Denver, CO, March 18, 2015 --(PR.com
)-- International cosmetics manufacturer, Urban Decay, has announced the launch of The Ultraviolet Edge, the company’s global initiative to empower women.
The two women initially tapped as embodying the mission of The Ultraviolet Edge are famed recording artist Gwen Stefani and Denver’s own Karen Sugar, founder of Women's Global Empowerment Fund (WGEF), which gives women the opportunity to rebuild their lives in post-conflict Uganda.
“I am very excited to be working with Gwen Stefani and Urban Decay,” said Sugar. “As the first beneficiary of The Ultraviolet Edge initiative, we at WGEF feel very lucky to be able to create many more opportunities for women and families.”
Through microloans and leadership development, WGEF enables women to establish themselves as strong, independent entrepreneurs. Empowering these women to find their voice gives them the confidence to become leaders in their communities and fight for the rights of women everywhere.
For the first donation, Urban Decay will partner with Stefani and Sugar and the initial funds earmarked for WGEF will go towards:
· Microloans and business training for 1,400 women
· Literacy programs for 250 women
· Leadership development initiatives ensuring women have "a seat at the policy table"
· On-the-ground infrastructure and local staffing to support the program
As part of their efforts, Urban Decay will be recognizing inspirational women who rock their world—starting with a woman they've admired forever: Gwen Stefani. Like Urban Decay, she has a history of breaking down barriers and hails from Orange County, California. The makeup junkies at Urban Decay love Gwen's innate ability to set trends and defy expectations. She also shares their passion for empowering women and will help give this initiative the attention it deserves.
Women's rights is a complicated landscape with many worthy causes, so Urban Decay decided to pool together the money raised by The Ultraviolet Edge, which will give them the flexibility to support a variety of organizations that are doing incredible things to empower women. With this new initiative, UD plans to donate three million dollars to causes that support women over the next five years alone. By supporting organizations that fight for the rights of women everywhere, Urban Decay encourages all women to embrace their individuality in everything they do.
Getting involved is as simple as buying something most makeup junkies probably use anyway: Urban Decay Eyeshadow Primer Potion. One hundred percent of the purchase price of the new, limited-edition shade, Enigma, goes towards The Ultraviolet Edge.
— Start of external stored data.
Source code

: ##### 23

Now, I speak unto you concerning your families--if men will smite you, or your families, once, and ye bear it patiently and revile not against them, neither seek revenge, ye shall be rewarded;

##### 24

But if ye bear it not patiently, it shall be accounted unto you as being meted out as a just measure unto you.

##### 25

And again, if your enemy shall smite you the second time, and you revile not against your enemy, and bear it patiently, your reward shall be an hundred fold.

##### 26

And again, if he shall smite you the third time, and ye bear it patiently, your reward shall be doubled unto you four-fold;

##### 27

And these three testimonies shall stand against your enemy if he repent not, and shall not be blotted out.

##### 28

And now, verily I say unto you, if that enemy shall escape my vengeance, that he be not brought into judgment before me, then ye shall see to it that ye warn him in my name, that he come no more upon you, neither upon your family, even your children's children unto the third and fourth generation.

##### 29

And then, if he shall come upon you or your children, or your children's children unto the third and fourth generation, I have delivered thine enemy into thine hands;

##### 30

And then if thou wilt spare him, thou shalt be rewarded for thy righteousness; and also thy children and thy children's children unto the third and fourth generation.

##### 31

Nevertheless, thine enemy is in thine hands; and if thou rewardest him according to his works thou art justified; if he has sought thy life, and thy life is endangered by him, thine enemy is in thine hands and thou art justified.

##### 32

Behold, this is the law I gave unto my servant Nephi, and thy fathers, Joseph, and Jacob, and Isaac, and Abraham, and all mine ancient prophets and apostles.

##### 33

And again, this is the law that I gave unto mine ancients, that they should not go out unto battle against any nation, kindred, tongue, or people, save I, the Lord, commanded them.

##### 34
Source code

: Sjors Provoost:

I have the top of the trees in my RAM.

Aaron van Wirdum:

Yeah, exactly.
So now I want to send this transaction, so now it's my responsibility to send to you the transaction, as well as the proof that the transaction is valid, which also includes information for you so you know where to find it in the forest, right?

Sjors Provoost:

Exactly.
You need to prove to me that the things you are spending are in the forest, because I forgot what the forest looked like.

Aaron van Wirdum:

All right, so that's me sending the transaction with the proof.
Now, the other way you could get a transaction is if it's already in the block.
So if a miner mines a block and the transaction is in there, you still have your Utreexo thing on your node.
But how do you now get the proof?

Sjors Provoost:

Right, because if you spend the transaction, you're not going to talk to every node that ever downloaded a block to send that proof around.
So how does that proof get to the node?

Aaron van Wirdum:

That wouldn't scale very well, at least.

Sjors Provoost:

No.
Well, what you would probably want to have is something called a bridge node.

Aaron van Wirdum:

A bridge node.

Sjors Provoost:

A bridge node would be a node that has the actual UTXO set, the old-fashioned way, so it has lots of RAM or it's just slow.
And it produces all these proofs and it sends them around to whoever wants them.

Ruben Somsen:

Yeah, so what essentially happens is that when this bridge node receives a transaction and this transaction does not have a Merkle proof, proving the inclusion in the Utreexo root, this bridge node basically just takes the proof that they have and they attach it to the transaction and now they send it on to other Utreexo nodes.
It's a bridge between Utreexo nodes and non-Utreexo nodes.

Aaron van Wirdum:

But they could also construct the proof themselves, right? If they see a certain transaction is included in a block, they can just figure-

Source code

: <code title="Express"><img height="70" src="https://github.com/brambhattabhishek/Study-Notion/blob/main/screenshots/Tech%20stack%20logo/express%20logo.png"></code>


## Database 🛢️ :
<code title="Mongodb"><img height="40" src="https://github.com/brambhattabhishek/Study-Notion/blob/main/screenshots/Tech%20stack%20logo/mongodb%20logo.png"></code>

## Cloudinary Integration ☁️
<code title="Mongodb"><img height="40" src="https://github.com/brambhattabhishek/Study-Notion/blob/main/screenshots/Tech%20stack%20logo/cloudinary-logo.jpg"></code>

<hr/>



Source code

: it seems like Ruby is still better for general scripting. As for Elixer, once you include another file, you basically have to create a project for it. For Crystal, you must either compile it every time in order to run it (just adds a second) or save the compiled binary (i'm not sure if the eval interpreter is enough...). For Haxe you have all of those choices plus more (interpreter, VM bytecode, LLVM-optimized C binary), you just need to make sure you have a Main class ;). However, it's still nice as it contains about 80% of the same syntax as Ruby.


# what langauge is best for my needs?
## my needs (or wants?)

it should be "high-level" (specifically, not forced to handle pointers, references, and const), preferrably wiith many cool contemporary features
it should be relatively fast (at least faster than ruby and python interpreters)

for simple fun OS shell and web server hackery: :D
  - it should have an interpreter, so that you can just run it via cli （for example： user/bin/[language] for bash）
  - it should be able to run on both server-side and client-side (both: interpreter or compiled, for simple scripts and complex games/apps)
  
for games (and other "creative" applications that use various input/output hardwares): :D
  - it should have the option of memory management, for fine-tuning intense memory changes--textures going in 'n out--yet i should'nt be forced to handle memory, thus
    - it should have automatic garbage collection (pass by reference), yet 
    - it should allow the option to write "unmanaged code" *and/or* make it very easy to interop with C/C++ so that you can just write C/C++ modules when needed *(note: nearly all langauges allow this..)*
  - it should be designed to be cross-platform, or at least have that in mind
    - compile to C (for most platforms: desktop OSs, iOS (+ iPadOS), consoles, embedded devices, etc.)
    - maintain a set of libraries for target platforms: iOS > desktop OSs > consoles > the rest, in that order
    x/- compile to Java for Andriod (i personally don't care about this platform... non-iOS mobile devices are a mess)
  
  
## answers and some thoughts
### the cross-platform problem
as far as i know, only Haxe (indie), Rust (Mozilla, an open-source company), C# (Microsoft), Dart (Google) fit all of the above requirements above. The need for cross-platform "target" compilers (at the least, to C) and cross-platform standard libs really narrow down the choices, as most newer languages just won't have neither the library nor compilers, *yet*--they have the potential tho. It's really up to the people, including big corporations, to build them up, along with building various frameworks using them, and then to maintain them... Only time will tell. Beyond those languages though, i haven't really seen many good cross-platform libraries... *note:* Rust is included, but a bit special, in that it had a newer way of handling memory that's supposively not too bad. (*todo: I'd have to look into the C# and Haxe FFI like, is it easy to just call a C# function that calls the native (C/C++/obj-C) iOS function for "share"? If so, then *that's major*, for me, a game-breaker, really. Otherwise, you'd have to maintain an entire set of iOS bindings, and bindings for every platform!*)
In turn, this money will provide grants for Karen's organization and other causes dedicated to women throughout the year. Enigma Eyeshadow Primer Potion is the first in a series of limited-edition products that will fund The Ultraviolet Edge.
About Women's Global Empowerment Fund (WGEF)
WGEF is a Denver-based non-profit working in post conflict northern Uganda, providing microfinance, educational and leadership development opportunities for women and families. WGEF's program is a unique initiative which strives to develop programs that produce reductions in poverty and the marginalization of women and their families by providing economic and educational opportunities for sustainability and self-determination. WGEF’s mission is to work for social justice, increased human security and women's empowerment. WGEF believes that when given real opportunities, women can rise above extreme poverty with dignity. For more information please see www.wgefund.org www.wgef.tumblr.com
About Urban Decay Cosmetics
The story opens 15 years ago, when pink, red, and beige enslaved the prestige beauty market. Heaven forbid you wanted purple or green nails, because you'd either have to whip out a marker, or risk life and limb with that back alley drugstore junk. Flying in the face of this monopoly, Sandy Lerner (cofounder of Cisco Systems) made a bold decision: if the cosmetic industry's "big boys" couldn't satisfy her alternative makeup tastes, she'd satisfy them herself. Fatefully, Sandy was introduced to her fellow visionary Wende Zomnir. A creative businesswoman (and makeup addict), Wende also recognized the color void and determined a shake-up was in order. They unleashed Urban Decay in January of 1996 with a line of 10 lipsticks and 12 nail enamels. Today, Wende steers Urban Decay's ongoing growth as Chief Creative Officer, along with Tim Warner, Chief Executive Officer. Their acquisition by L'Oreal and ever-expanding global presence proves what Wende and Sandy always knew – makeup wearers everywhere crave alternatives. Almost 20 years later, their moms are proud, "Urban Decay" is no longer such a crazy name for a makeup company, and young women today have never known a world where they couldn't get purple nail polish over the counter. Mission accomplished.